えっ、はじまりは突然。そして、、、
広い草原、木々は緑青くおおいしげり、鳥の鳴き声がメロディーを奏でている。この大草原の中、一人の青年が気を失い倒れていた。すぐに目覚める。
「う、、、うーん。あいたたた、酷い目にあった。最悪だよあれ、痛いってもんじゃない。」
目を覚ますと体に鈍痛、最悪だ。ゆっくりと起き上がる。
気持ちの良い風が頬をくすぐる。
おや、おやおやおや、おや?
お腹に長年付き合った友達の姿がない。
両手で確認しようとした時、右手に何かを掴んでいるのを感じた。
視線を移すと、そこには、、、
「ま、まじか!!!嘘だろ!リモさんじゃん!!!」
俺は歓喜の声を上げていた、って説明しないとわからないよね。
リモさんは、俺の小さい頃からの友達、テレビのリモコン!
テレビのリモコンって思っただろ?俺はテレビっ子だったからな、それは今も変わらない。
でもしっかし何故だろうここは異世界なのにまさかの現代機器のテレビのリモコンが(笑)
でも間違いなくこれは俺の相棒のリモさん、ステッカーが貼ってあって格好良くデコレーションしてある!
でも何故に?だって異世界だからテレビのリモコンなんて役に立たないじゃん(笑)嬉しいけどさ!
「しっかし、異世界にリモさんか、思いにもやらなかったな」
「その通りね(笑)」
ん?んん??なんか声が聞こえた!
辺りを見渡すが誰もいない。
だよね、誰もいないyoね!
「相変わらず司は現実逃避が多いのか、困ったちゃんだなぁ、、、こっちだよ、こっちこっち」
やっぱり誰かに呼ばれてる、えっこわい、こわいんだけど。これってあれかしら、真夏の夜によく出るヒュードロドロかしら、、、
誰もいないのに声が聞こえるなんてまじであの変態のせいかもしれない。
「だから、こっち見なよ。自分の手元!」
手元??
「手元って、、、」
手元を見るとな、何とリモさんに小さな手足が生えとるやないかーい!!!
マジでなんなのー、異世界なんでもありなのか!
「わーーー!リモさんに何か生えてる!!ってかリモさんが喋ってるー!」
「いちいち司はうるさいな、異世界に来てるんだからびっくりするほどの事でもないじゃん」
なんなーん、喋るリモコンとかマジなんなーん(笑)むしろこんなに喋るなんておかしい、、、俺が昔友達のように妄想しながら話しかけて返してくれた(一人二役)リモさんは硬派な男子で「うむ」、「よかろう」が口癖だった筈だ。

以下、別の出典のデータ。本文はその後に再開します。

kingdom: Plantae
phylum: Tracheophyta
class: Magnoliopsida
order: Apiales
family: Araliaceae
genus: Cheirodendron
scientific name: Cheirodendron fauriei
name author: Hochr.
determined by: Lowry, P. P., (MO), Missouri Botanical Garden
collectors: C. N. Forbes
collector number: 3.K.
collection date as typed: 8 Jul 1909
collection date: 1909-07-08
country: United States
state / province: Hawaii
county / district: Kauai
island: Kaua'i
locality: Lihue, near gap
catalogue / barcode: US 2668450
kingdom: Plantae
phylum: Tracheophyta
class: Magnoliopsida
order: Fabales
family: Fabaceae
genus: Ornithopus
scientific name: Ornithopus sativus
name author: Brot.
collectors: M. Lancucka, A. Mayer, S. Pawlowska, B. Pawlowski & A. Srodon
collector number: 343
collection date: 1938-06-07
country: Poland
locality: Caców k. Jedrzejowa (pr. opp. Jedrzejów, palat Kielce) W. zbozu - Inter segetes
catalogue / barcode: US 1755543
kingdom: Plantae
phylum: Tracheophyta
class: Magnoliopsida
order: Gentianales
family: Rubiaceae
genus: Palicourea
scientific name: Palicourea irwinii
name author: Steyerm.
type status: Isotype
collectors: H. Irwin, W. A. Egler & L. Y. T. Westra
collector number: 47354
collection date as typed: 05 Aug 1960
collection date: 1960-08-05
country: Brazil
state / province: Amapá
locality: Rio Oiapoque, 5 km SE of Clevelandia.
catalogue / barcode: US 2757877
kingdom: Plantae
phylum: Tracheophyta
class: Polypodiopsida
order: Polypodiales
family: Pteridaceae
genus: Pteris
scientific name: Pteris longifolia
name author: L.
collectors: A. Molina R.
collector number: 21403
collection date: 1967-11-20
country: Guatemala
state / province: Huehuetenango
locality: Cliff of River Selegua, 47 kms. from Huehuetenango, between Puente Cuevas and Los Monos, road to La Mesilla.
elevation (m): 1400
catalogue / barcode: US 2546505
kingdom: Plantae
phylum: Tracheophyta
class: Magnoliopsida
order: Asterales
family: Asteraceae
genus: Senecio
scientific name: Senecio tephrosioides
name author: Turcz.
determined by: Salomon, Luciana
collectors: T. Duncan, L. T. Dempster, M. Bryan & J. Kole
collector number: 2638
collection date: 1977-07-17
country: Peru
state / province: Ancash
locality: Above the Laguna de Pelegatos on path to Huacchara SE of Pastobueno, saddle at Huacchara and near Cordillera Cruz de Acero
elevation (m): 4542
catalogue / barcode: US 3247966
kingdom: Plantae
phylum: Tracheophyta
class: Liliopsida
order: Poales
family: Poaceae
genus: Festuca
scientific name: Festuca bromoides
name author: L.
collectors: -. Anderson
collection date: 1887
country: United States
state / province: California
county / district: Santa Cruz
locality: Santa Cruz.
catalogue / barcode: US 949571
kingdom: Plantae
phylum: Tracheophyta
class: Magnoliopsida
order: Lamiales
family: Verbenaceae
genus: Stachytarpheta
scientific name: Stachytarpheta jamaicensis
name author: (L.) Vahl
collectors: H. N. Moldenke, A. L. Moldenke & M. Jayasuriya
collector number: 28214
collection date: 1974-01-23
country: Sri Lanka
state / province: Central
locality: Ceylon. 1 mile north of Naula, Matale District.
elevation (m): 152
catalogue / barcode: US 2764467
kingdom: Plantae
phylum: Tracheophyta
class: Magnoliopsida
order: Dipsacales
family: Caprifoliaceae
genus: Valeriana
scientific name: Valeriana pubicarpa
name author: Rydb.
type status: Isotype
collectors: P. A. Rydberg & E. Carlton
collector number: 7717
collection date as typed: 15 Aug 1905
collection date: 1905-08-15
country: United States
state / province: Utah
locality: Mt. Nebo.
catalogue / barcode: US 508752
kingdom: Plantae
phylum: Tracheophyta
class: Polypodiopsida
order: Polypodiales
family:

「司、勝手な妄想お疲れ様(笑)、いっぱい今まで話かけてくれてありがとねー。誠に残念なお知らせなんだけど、私の性別はこんな形だけど女よ(笑)」
ノーーーウ、俺のイケてるダンディなお友達リモ様が、、、女性ですと、レディですと、、、
な、なんて事だ、、、ステッカーとかでデコってたのに、、、
「司、悪いんだけれど積もる話はここを切り抜けてからにしよう。私もにぶちんだったわ。敵がすぐそこにいる」
「TEKI?」
な、なんですとーいきなり敵ですと!!普通あれだよね、ゴブリーンとか初っ端に出てくるようなお友達だよね?
「くるよ!!」
「ふふふ、美味しそうな獲物を見つけたわ」
上空から声が聞こえる、見上げるとそこには翼の生えた綺麗な女性が宙を舞っていた。